→ Aim of the exercise
For this exercise, please reproduce the records below word for word, from the first line through the line with "O parlamentar destacou".

→ Saved data entries
+ + + + +

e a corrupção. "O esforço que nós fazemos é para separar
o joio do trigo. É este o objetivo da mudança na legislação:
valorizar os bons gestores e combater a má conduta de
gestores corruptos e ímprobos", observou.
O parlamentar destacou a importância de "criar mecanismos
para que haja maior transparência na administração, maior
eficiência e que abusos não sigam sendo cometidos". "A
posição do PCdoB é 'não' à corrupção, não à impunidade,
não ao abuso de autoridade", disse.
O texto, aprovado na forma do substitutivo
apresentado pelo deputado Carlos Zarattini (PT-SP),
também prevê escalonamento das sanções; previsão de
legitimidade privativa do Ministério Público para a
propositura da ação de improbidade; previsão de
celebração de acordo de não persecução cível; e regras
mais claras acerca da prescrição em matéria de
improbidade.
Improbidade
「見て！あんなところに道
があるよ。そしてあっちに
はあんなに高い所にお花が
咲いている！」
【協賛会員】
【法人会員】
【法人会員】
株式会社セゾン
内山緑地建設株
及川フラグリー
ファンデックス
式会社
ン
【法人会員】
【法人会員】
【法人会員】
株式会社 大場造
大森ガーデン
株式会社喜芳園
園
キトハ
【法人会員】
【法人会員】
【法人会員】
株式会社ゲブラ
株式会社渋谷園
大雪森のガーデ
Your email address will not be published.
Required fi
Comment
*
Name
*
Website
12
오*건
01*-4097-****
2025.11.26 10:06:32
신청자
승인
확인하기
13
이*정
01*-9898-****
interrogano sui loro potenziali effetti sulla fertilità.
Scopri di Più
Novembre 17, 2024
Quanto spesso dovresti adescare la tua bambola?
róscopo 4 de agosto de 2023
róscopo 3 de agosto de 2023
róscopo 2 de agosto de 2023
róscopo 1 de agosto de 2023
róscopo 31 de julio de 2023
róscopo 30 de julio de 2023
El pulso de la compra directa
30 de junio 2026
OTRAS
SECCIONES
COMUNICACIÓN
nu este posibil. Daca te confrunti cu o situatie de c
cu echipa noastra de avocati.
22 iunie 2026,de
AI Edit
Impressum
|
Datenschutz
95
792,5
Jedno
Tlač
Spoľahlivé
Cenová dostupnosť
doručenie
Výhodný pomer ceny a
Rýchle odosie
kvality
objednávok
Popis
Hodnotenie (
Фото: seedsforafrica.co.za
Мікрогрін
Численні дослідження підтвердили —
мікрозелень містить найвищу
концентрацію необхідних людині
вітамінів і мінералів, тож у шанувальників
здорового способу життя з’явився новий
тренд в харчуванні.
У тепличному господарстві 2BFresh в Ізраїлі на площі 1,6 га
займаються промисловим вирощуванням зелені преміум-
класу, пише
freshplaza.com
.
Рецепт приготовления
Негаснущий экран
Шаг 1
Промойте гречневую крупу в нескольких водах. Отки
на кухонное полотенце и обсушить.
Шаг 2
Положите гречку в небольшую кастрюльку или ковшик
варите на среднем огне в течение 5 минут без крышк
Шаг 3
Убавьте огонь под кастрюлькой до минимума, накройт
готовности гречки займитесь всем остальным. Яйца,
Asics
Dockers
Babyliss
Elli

+ + + + +

→ Task response
e a corrupção. "O esforço que nós fazemos é para separar
o joio do trigo. É este o objetivo da mudança na legislação:
valorizar os bons gestores e combater a má conduta de
gestores corruptos e ímprobos", observou.
O parlamentar destacou a importância de "criar mecanismos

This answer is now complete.